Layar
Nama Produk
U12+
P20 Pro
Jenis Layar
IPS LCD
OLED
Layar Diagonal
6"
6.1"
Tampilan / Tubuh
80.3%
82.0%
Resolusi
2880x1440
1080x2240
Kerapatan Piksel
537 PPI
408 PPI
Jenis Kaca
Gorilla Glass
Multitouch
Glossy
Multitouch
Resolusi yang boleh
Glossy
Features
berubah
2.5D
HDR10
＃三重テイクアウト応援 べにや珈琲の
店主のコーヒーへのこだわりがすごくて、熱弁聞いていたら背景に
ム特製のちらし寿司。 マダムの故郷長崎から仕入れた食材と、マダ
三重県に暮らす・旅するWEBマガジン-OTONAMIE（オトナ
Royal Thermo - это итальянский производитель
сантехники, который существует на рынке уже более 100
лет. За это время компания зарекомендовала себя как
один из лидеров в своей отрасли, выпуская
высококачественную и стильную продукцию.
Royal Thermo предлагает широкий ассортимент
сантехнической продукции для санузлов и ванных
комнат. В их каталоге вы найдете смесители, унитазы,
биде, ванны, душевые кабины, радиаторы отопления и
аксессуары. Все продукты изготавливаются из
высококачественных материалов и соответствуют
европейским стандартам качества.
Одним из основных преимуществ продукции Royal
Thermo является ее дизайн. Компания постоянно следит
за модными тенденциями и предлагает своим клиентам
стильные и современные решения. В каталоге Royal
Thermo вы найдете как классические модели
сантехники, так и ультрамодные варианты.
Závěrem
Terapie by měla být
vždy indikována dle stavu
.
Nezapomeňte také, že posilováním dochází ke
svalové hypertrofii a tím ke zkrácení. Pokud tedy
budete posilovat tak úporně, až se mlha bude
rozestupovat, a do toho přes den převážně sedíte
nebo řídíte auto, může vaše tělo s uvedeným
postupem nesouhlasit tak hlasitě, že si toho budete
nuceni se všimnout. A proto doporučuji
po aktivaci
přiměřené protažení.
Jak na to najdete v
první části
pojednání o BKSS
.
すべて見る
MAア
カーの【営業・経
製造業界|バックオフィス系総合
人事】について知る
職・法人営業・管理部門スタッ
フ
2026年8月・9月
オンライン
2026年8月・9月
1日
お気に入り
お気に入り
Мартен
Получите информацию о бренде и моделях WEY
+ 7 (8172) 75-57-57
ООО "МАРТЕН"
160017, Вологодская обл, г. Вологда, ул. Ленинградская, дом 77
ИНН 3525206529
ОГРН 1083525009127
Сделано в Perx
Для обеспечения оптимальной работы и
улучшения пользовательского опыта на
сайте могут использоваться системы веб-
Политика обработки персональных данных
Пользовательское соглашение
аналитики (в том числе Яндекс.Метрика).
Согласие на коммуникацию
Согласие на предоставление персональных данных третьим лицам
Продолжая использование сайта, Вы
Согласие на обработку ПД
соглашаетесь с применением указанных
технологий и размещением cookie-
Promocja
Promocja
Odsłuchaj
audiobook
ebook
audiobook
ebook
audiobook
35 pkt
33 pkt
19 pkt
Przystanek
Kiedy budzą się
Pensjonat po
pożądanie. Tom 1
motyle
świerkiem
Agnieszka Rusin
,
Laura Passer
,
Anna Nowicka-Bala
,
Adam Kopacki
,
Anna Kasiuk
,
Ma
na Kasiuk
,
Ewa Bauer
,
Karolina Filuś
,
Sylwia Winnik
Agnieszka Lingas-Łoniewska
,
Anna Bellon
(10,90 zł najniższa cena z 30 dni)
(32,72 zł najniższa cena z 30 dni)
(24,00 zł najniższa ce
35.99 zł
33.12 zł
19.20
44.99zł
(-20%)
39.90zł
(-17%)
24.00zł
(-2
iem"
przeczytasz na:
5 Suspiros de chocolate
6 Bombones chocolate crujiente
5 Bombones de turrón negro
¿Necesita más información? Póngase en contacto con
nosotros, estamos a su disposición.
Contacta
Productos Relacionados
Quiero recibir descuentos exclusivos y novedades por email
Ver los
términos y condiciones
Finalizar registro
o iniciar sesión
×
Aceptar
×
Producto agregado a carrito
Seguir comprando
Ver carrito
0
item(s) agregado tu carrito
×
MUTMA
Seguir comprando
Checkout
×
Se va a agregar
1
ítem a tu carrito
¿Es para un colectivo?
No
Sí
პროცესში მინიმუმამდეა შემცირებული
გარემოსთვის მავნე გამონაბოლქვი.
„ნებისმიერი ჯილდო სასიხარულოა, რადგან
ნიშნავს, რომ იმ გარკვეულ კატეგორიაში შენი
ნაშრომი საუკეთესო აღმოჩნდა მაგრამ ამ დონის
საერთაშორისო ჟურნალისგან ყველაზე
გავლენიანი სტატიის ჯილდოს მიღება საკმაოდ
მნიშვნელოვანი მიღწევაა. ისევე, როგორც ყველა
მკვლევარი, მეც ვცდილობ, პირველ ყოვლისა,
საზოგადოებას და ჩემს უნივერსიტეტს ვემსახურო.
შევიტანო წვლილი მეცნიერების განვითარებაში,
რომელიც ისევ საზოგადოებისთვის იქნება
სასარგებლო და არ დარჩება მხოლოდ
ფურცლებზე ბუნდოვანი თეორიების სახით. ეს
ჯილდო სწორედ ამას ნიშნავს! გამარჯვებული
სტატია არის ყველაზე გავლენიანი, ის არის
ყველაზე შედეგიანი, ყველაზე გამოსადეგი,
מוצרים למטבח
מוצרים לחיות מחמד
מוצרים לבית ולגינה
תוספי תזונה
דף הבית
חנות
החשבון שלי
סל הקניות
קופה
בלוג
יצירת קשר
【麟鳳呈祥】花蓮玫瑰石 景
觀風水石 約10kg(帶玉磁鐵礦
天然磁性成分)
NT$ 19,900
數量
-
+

--- WORK TO BE COMPLETED ---
Nothing in the records above may differ in your copy; retype them in full.

--- RESULT BELOW ---
Layar
Nama Produk
U12+
P20 Pro
Jenis Layar
IPS LCD
OLED
Layar Diagonal
6"
6.1"
Tampilan / Tubuh
80.3%
82.0%
Resolusi
2880x1440
1080x2240
Kerapatan Piksel
537 PPI
408 PPI
Jenis Kaca
Gorilla Glass
Multitouch
Glossy
Multitouch
Resolusi yang boleh
Glossy
Features
berubah
2.5D
HDR10
＃三重テイクアウト応援 べにや珈琲の
店主のコーヒーへのこだわりがすごくて、熱弁聞いていたら背景に
ム特製のちらし寿司。 マダムの故郷長崎から仕入れた食材と、マダ
三重県に暮らす・旅するWEBマガジン-OTONAMIE（オトナ
Royal Thermo - это итальянский производитель
сантехники, который существует на рынке уже более 100
лет. За это время компания зарекомендовала себя как
один из лидеров в своей отрасли, выпуская
высококачественную и стильную продукцию.
Royal Thermo предлагает широкий ассортимент
сантехнической продукции для санузлов и ванных
комнат. В их каталоге вы найдете смесители, унитазы,
биде, ванны, душевые кабины, радиаторы отопления и
аксессуары. Все продукты изготавливаются из
высококачественных материалов и соответствуют
европейским стандартам качества.
Одним из основных преимуществ продукции Royal
Thermo является ее дизайн. Компания постоянно следит
за модными тенденциями и предлагает своим клиентам
стильные и современные решения. В каталоге Royal
Thermo вы найдете как классические модели
сантехники, так и ультрамодные варианты.
Závěrem
Terapie by měla být
vždy indikována dle stavu
.
Nezapomeňte také, že posilováním dochází ke
svalové hypertrofii a tím ke zkrácení. Pokud tedy
budete posilovat tak úporně, až se mlha bude
rozestupovat, a do toho přes den převážně sedíte
nebo řídíte auto, může vaše tělo s uvedeným
postupem nesouhlasit tak hlasitě, že si toho budete
nuceni se všimnout. A proto doporučuji
po aktivaci
přiměřené protažení.
Jak na to najdete v
první části
pojednání o BKSS
.
すべて見る
MAア
カーの【営業・経
製造業界|バックオフィス系総合
人事】について知る
職・法人営業・管理部門スタッ
フ
2026年8月・9月
オンライン
2026年8月・9月
1日
お気に入り
お気に入り
Мартен
Получите информацию о бренде и моделях WEY
+ 7 (8172) 75-57-57
ООО "МАРТЕН"
160017, Вологодская обл, г. Вологда, ул. Ленинградская, дом 77
ИНН 3525206529
ОГРН 1083525009127
Сделано в Perx
Для обеспечения оптимальной работы и
улучшения пользовательского опыта на
сайте могут использоваться системы веб-
Политика обработки персональных данных
Пользовательское соглашение
аналитики (в том числе Яндекс.Метрика).
Согласие на коммуникацию
Согласие на предоставление персональных данных третьим лицам
Продолжая использование сайта, Вы
Согласие на обработку ПД
соглашаетесь с применением указанных
технологий и размещением cookie-
Promocja
Promocja
Odsłuchaj
audiobook
ebook
audiobook
ebook
audiobook
35 pkt
33 pkt
19 pkt
Przystanek
Kiedy budzą się
Pensjonat po
pożądanie. Tom 1
motyle
świerkiem
Agnieszka Rusin
,
Laura Passer
,
Anna Nowicka-Bala
,
Adam Kopacki
,
Anna Kasiuk
,
Ma
na Kasiuk
,
Ewa Bauer
,
Karolina Filuś
,
Sylwia Winnik
Agnieszka Lingas-Łoniewska
,
Anna Bellon
(10,90 zł najniższa cena z 30 dni)
(32,72 zł najniższa cena z 30 dni)
(24,00 zł najniższa ce
35.99 zł
33.12 zł
19.20
44.99zł
(-20%)
39.90zł
(-17%)
24.00zł
(-2
iem"
przeczytasz na:
5 Suspiros de chocolate
6 Bombones chocolate crujiente
5 Bombones de turrón negro
¿Necesita más información? Póngase en contacto con
nosotros, estamos a su disposición.
Contacta
Productos Relacionados
Quiero recibir descuentos exclusivos y novedades por email
Ver los
términos y condiciones
Finalizar registro
o iniciar sesión
×
Aceptar
×
Producto agregado a carrito
Seguir comprando
Ver carrito
0
item(s) agregado tu carrito
×
MUTMA
Seguir comprando
Checkout
×
Se va a agregar
1
ítem a tu carrito
¿Es para un colectivo?
No
Sí
პროცესში მინიმუმამდეა შემცირებული
გარემოსთვის მავნე გამონაბოლქვი.
„ნებისმიერი ჯილდო სასიხარულოა, რადგან
ნიშნავს, რომ იმ გარკვეულ კატეგორიაში შენი
ნაშრომი საუკეთესო აღმოჩნდა მაგრამ ამ დონის
საერთაშორისო ჟურნალისგან ყველაზე
გავლენიანი სტატიის ჯილდოს მიღება საკმაოდ
მნიშვნელოვანი მიღწევაა. ისევე, როგორც ყველა
მკვლევარი, მეც ვცდილობ, პირველ ყოვლისა,
საზოგადოებას და ჩემს უნივერსიტეტს ვემსახურო.
შევიტანო წვლილი მეცნიერების განვითარებაში,
რომელიც ისევ საზოგადოებისთვის იქნება
სასარგებლო და არ დარჩება მხოლოდ
ფურცლებზე ბუნდოვანი თეორიების სახით. ეს
ჯილდო სწორედ ამას ნიშნავს! გამარჯვებული
სტატია არის ყველაზე გავლენიანი, ის არის
ყველაზე შედეგიანი, ყველაზე გამოსადეგი,
מוצרים למטבח
מוצרים לחיות מחמד
מוצרים לבית ולגינה
תוספי תזונה
דף הבית
חנות
החשבון שלי
סל הקניות
קופה
בלוג
יצירת קשר
【麟鳳呈祥】花蓮玫瑰石 景
觀風水石 約10kg(帶玉磁鐵礦
天然磁性成分)
NT$ 19,900
數量
-
+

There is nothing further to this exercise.